One of the biggest areas where solar technology is in use is the generation of electricity. In a time when a great amount of the electricity we use is generated through the burning of coal, rather than through water or even nuclear means, it’s clear that we must explore other technologies to find an energy resource that is not only renewable, but sustainable.
Since the use or availability of solar power systems is determined by the total days of sunlight in any given area, engineers have been trying to find ways to circumvent these limitations. One way of doing this has been to combine the efforts of researchers in various disciplines to design better solar receptors that can be deployed in space around the earth. Placing arrays of these improved receptors above the clouds in the atmosphere could increase the number of consumers who could have this renewable energy source available where it might not have been before due to atmospheric conditions.

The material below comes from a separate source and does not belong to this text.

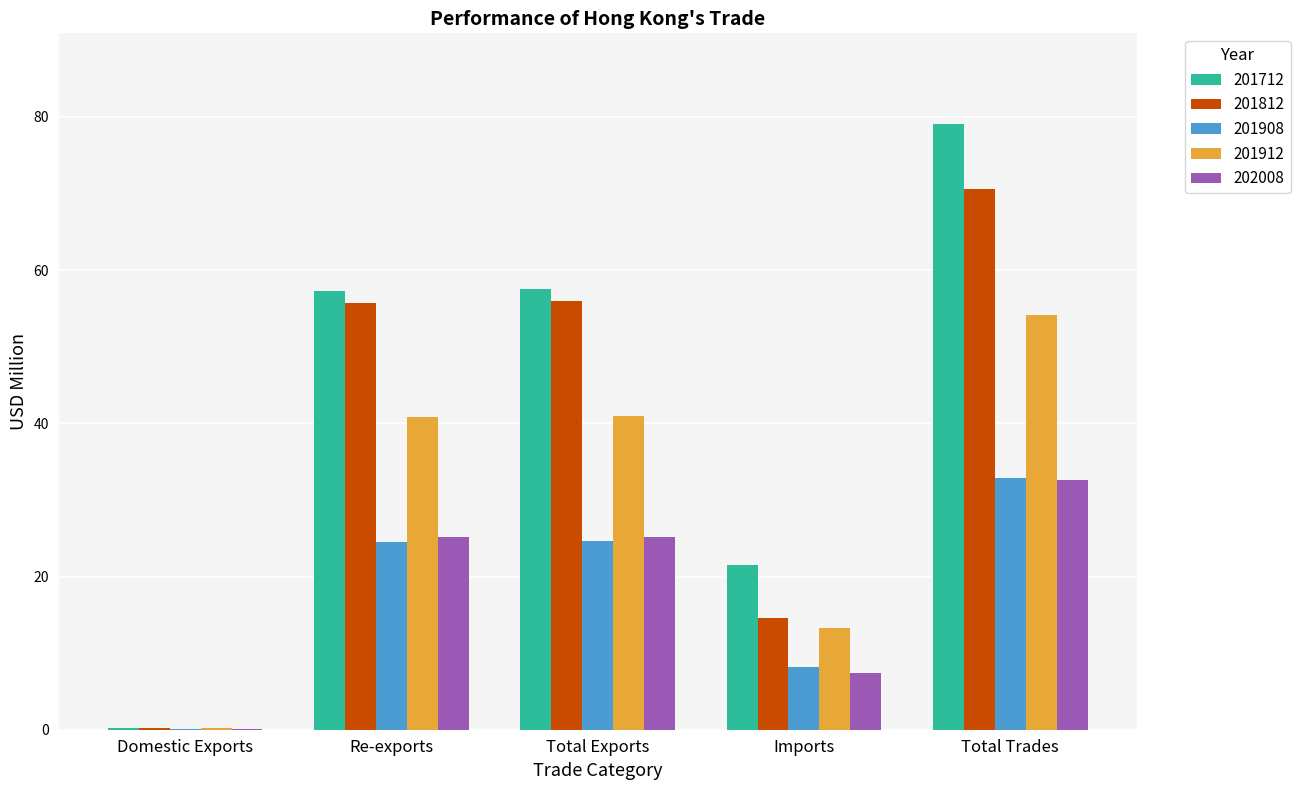

What is the difference between the 201812 values at Total Trades and Imports?

55.9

In recent years, optical engineers have been working on the production of an inexpensive, flexible lens known as a Fresnel lens. Lightweight and able to be folded up so they take up less room when launched prior to deployment, this lens is cheaper to manufacture than traditional glass or plastic lenses. In addition to the savings in weight, initial tests are showing these lenses can concentrate the solar radiation reaching solar collectors placed underneath in such a way so that the collectors are more than eight times more efficient than anything available today.
In conjunction with the developers of the Fresnel arrays, electrical engineers have been experimenting with a system to transmit electrical power from the arrays down to relay stations that would supply the electricity to consumers. Although only in the initial test stages, there have been some successes at broadcasting enough power from one place to another to power a cell phone and incandescent light bulb.

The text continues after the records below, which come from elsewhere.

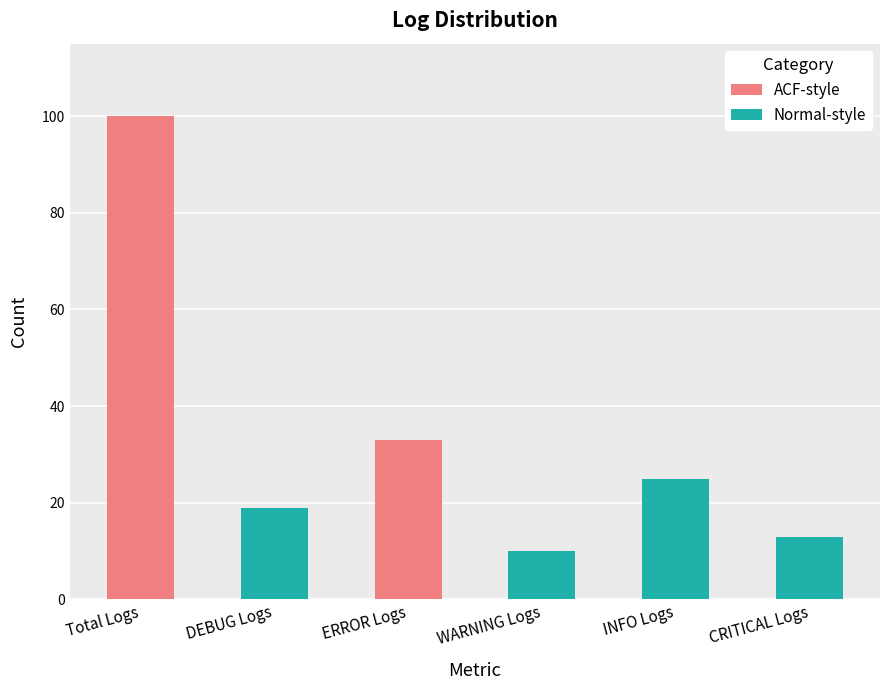

How many data points does each series have?

6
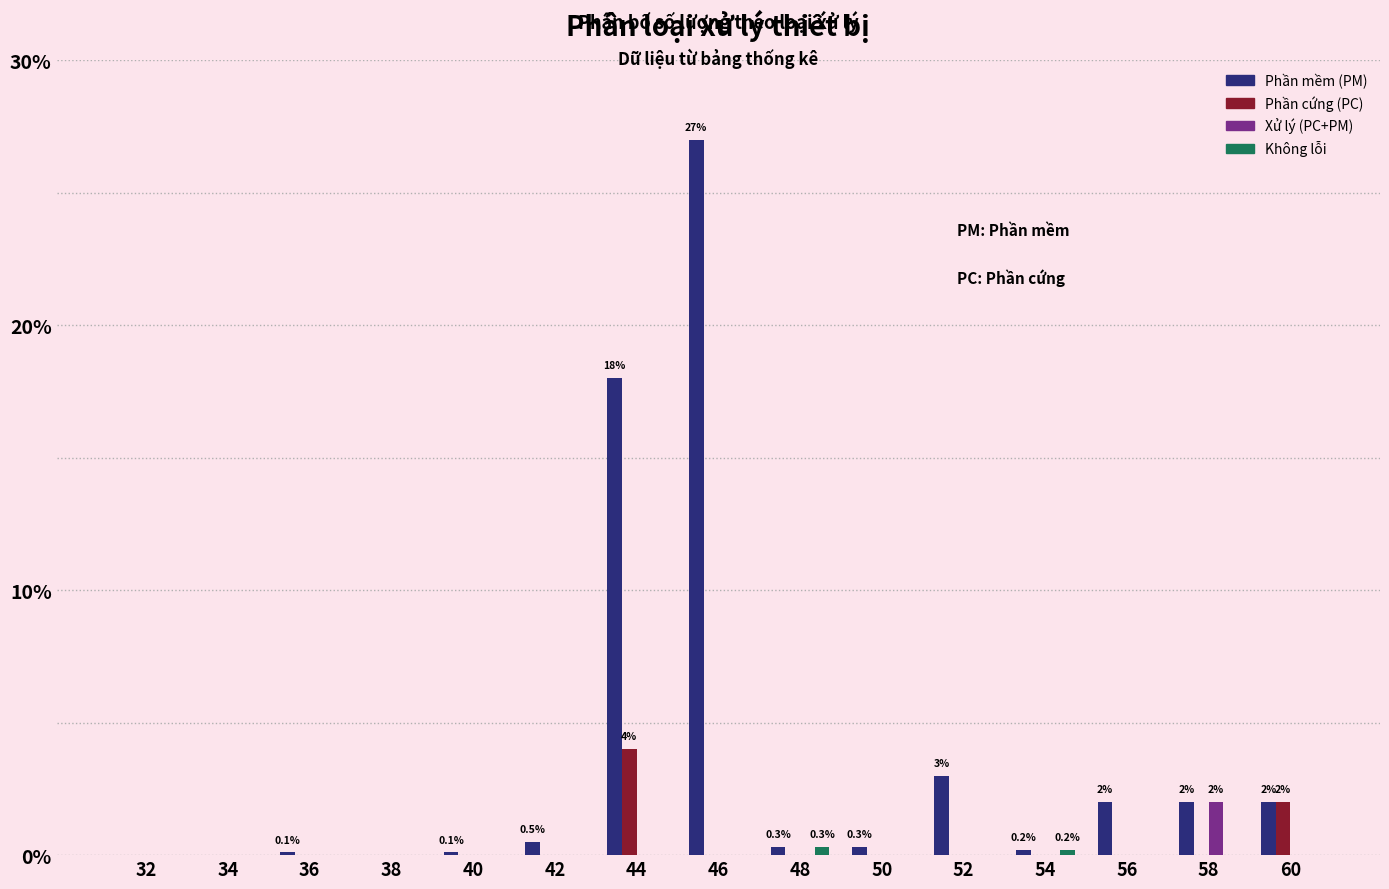

What is the highest value of the Phần mềm (PM) series?

27.0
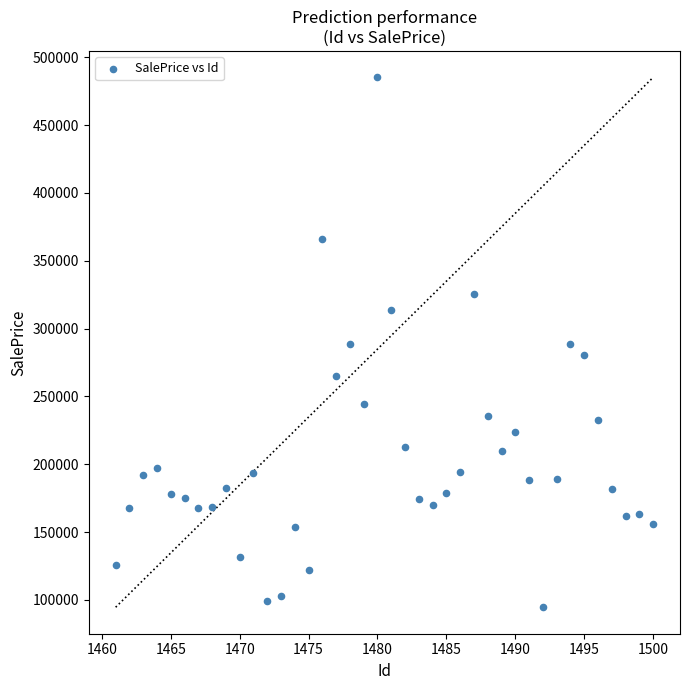

What is the range of X values (max minus min)?

39.0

Other technologies born from a solar education include a solar backpack that can be used to recharge electronic devices like cell phones, iPods, and computers. These devices can be hooked up to the backpack and charged by simply allowing the pack to sit out in ambient sunlight. Another example is the solar calculator battery currently in wide commercial use and which can make use of the lower intensity light in ambient lighting. Currently under development are solar collectors that can generate and store current to power the interior lights in a car or power scooters and other solar vehicles.
Some more earthly career choices include those of construction engineers and architects who are designing buildings and equipment that can handle the additional structural requirements that the weight of solar power systems can place on a building. If the solar panel system is too heavy or off balance, serious damage to a structure can occur.
We are living in an era when the country is experiencing a hunger for clean, renewable energy sources. The aforementioned developments are just a few examples of what a person who has a solar power training degree based in the precepts taught as a part of a solar education can accomplish and turn into an environmental job. By specializing in a field that features solar training, the education these green degrees are likely to provide a satisfying career on the cutting edge of technology.